Coanda-Systemen reinigt Triebwasser
Witterungsbedingt startete die Bauphase des Projekts Mitte März 2022 beim Maschinengebäude. Am Standort der Wasserfassung begannen die Arbeiten nach der Schneeschmelze ca. einen Monat später. Der Einzug des Triebwassers aus der Alvier erfolgt durch ein 7 m breites und 1,8 m tiefes Tiroler Wehr. Aufgrund des vor allem im Frühjahr bzw. nach starken Niederschlägen hohen Geschiebetriebs wurde der Grobrechen mit 30 mm lichter Weite entsprechend massiv ausgeführt. Nach der Ausleitung strömt das Triebwasser zunächst in den Wehrkanal und danach weiter in den auf der orographisch rechten Gewässerseite angeordneten Verteilkanal im Entsandergebäude. Im Bauwerk sorgt das vom Südtiroler Stahlwasserbauallrounder Wild Metal gelieferte Coanda-System „Grizzly Power Optimus“ für das Abscheiden der feinen Sedimente aus dem Triebwasser. Bei dem von Wild Metal selbst entwickelten und patentierten System, das im gesamten Alpenraum mittlerweile mehr als 500-mal zum Einsatz kommt, handelt es sich um ein zum Großteil selbstreinigendes Schutzsieb für Wasserkraft- und Trinkwasseranlagen. Der Grizzly in der Ausführungsvariante Optimus besteht im Wesentlichen aus einem robusten Feinsieb, das aus speziellem Edelstahl mit hoher Abriebbeständigkeit gefertigt wird. Durch den namensgebenden Coanda-Effekt werden feine Partikel und Driftmaterial durch den Wasserstrom automatisch vom Feinsieb, dessen Spaltmaß beim Kraftwerk St. Theodul II 0,6 mm beträgt, abgespült und der Sandeintrag somit auf ein Minimum reduziert. In Summe lieferte Wild Metal 14 Coanda-Elemente, von denen jeweils sieben Stück links und rechts entlang des Verteilkanals im Entsandergebäude montiert wurden. Nach der Sedimentfiltration durch die Rechenfelder fließt das Triebwasser in ein Oberwasserbecken. Dieses Reservoir dient als Ausgleichs- und Beruhigungsbecken sowie für die Bereitstellung des erforderlichen Regelvolumens für die Turbine im Krafthaus.
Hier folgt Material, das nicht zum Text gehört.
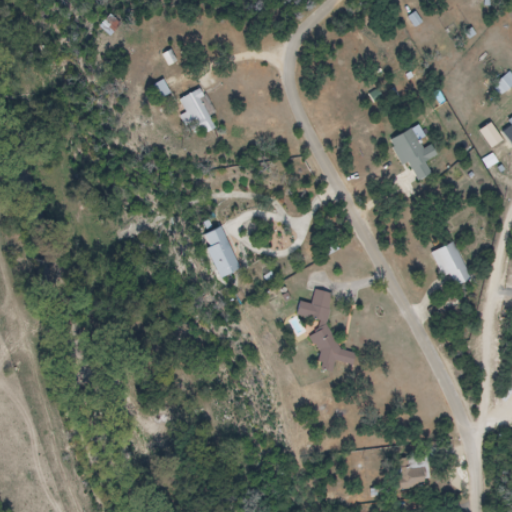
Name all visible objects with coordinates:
building: (100, 25)
building: (164, 56)
building: (497, 82)
building: (504, 85)
building: (153, 87)
building: (164, 90)
building: (187, 112)
building: (196, 113)
building: (510, 127)
building: (504, 132)
building: (481, 133)
building: (406, 152)
building: (414, 154)
building: (212, 250)
road: (382, 250)
building: (221, 253)
building: (443, 262)
building: (451, 267)
road: (486, 318)
building: (325, 331)
building: (414, 476)
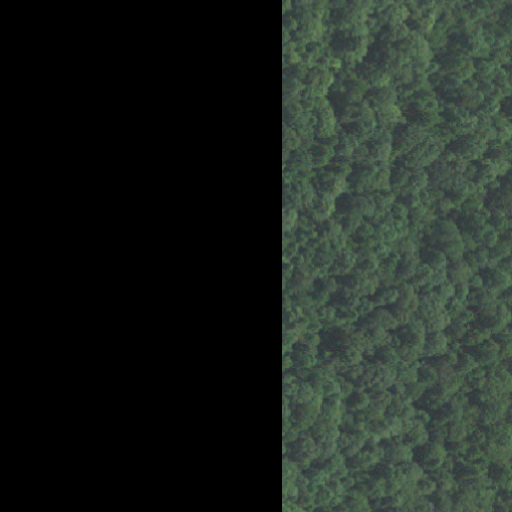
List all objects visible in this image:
road: (11, 11)
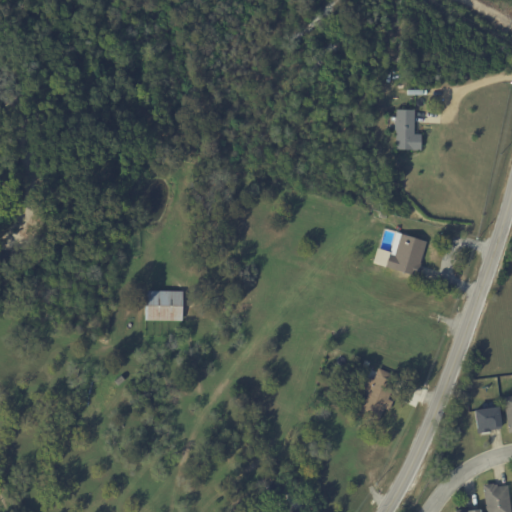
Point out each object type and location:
building: (315, 21)
building: (337, 45)
road: (464, 88)
building: (405, 131)
building: (405, 134)
building: (401, 254)
building: (401, 257)
building: (162, 305)
building: (162, 306)
building: (331, 351)
road: (454, 353)
building: (366, 365)
building: (116, 379)
building: (377, 393)
building: (376, 394)
building: (334, 407)
building: (508, 411)
building: (486, 419)
building: (486, 419)
road: (462, 471)
building: (275, 479)
building: (271, 489)
building: (495, 498)
building: (496, 498)
building: (280, 506)
building: (295, 510)
building: (473, 510)
building: (469, 511)
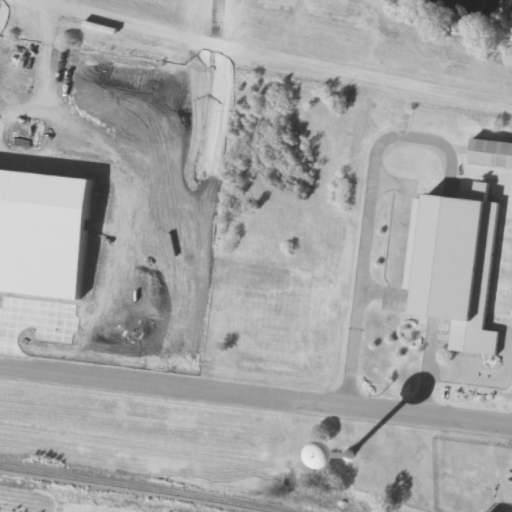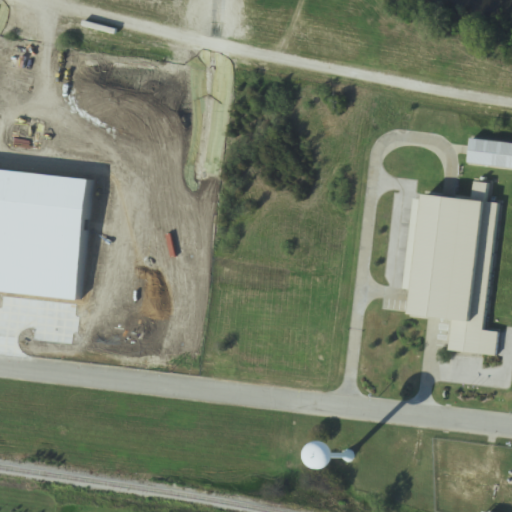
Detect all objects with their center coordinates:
building: (456, 268)
road: (256, 395)
water tower: (357, 460)
railway: (139, 486)
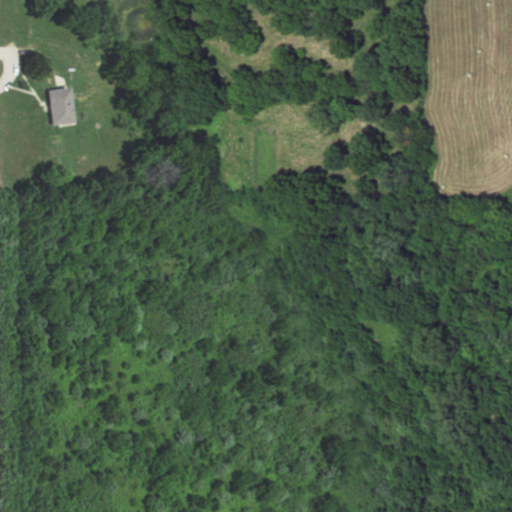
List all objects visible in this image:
building: (53, 104)
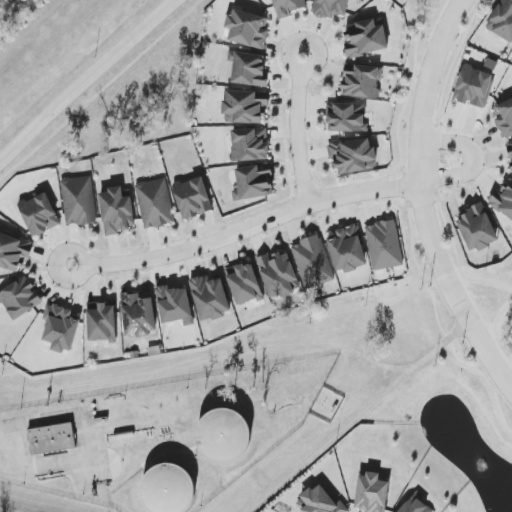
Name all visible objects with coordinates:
building: (287, 7)
building: (331, 8)
building: (502, 19)
building: (247, 29)
building: (366, 38)
building: (249, 69)
road: (88, 82)
building: (362, 82)
building: (474, 87)
road: (102, 89)
building: (245, 107)
building: (347, 117)
building: (504, 118)
road: (298, 129)
building: (249, 145)
building: (510, 151)
building: (353, 155)
road: (475, 159)
building: (254, 182)
building: (192, 198)
building: (504, 200)
building: (79, 201)
road: (422, 201)
building: (155, 203)
building: (39, 214)
building: (477, 228)
road: (247, 229)
building: (384, 245)
building: (348, 250)
road: (456, 251)
building: (13, 252)
building: (312, 262)
building: (279, 274)
building: (244, 284)
building: (20, 298)
building: (210, 298)
building: (175, 305)
building: (139, 314)
building: (102, 322)
building: (61, 328)
road: (498, 329)
road: (359, 416)
wastewater plant: (225, 436)
building: (225, 436)
building: (57, 437)
building: (52, 439)
road: (164, 455)
road: (142, 467)
fountain: (481, 467)
wastewater plant: (168, 489)
building: (169, 489)
building: (371, 493)
building: (322, 501)
building: (416, 505)
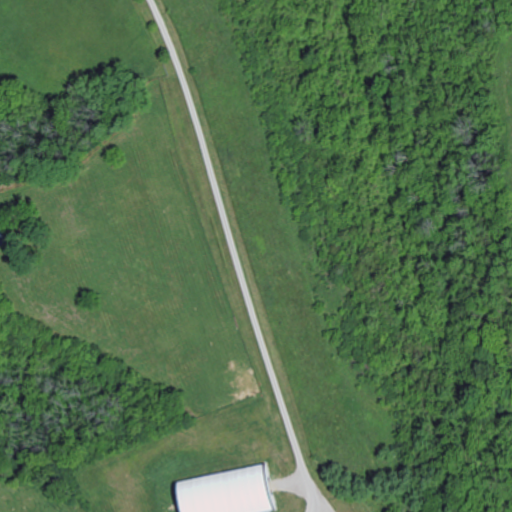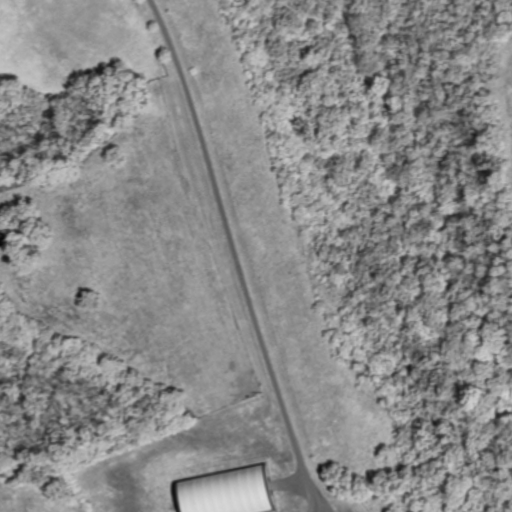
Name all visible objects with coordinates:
road: (235, 254)
building: (227, 492)
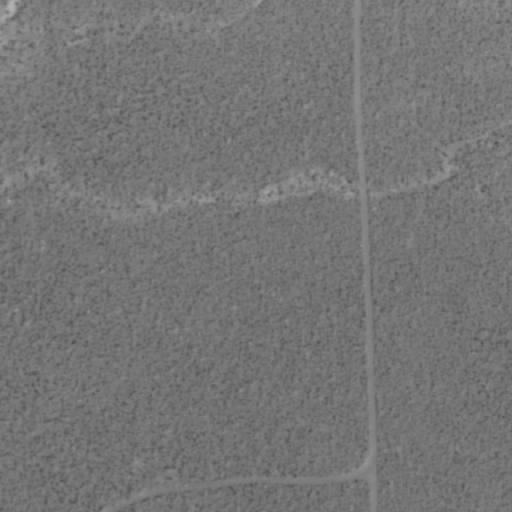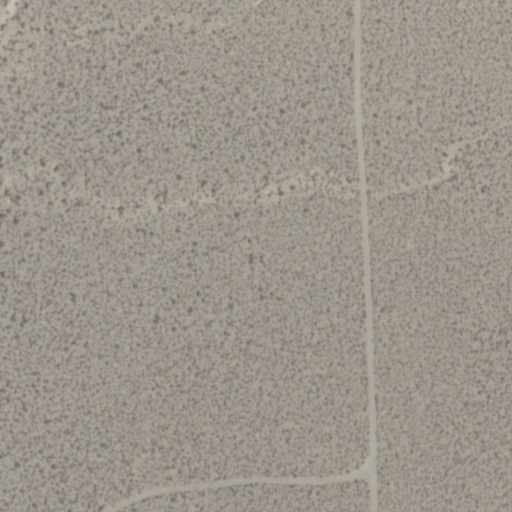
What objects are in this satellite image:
road: (366, 255)
road: (240, 487)
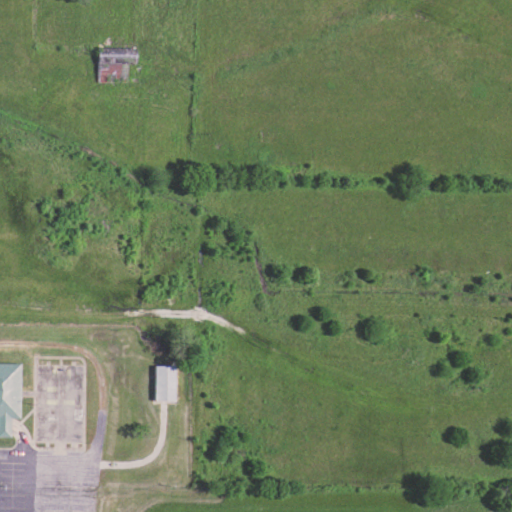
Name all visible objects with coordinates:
building: (160, 379)
building: (8, 391)
building: (9, 393)
road: (103, 404)
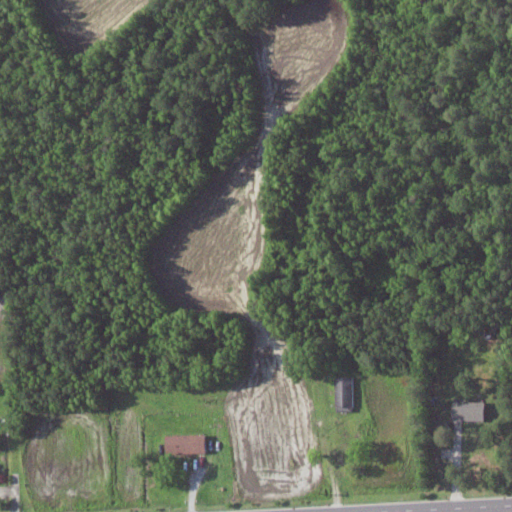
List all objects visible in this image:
building: (347, 392)
building: (472, 409)
building: (190, 442)
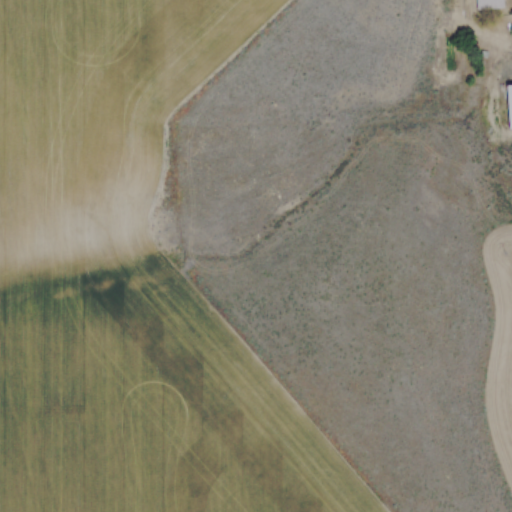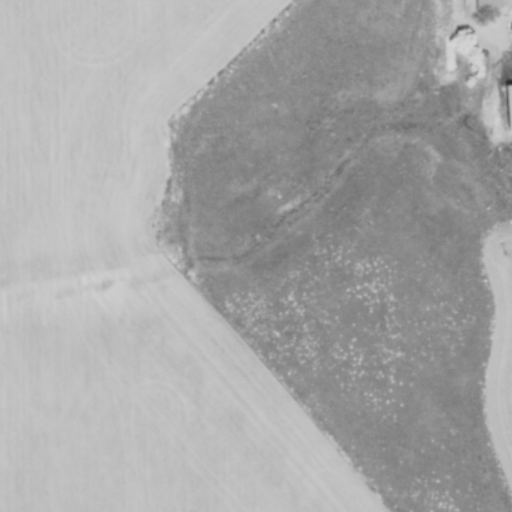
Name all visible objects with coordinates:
building: (509, 104)
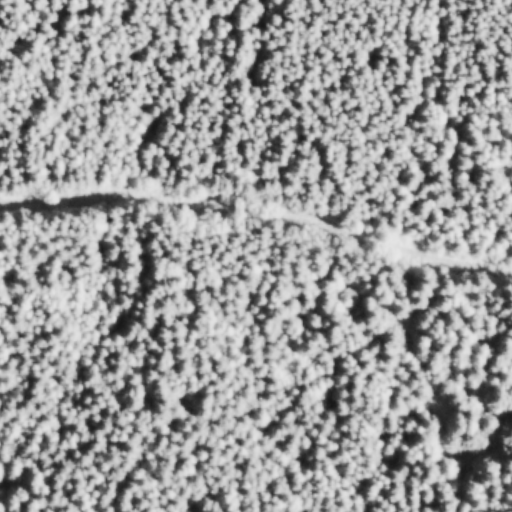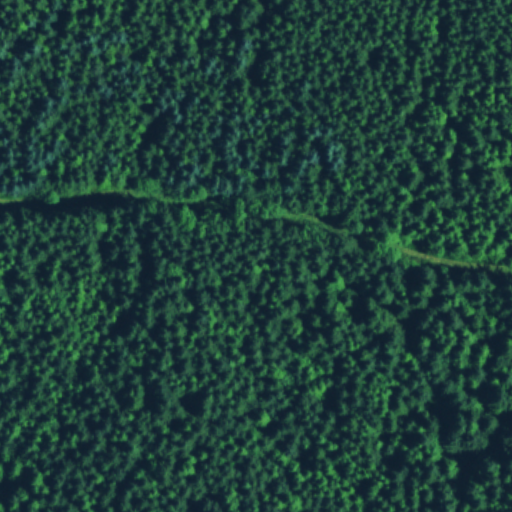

In einer Schieberkammer vor dem Beginn der Druckrohrleitung befindet sich eine Rohrbruchsicherung DN700. Der Rohrabgang in der gleichen Dimension sowie die Panzerungen des Verteilkanals und des Tiroler Wehrs stammen ebenfalls von Wild Metal. Die verpflichtende Restwasserabgabe erfolgt schon zuvor am Wehrkanal und besteht aus einer Basisdotation von konstant 114 l/s plus 10,5 Prozent der jeweiligen Zuflussmenge.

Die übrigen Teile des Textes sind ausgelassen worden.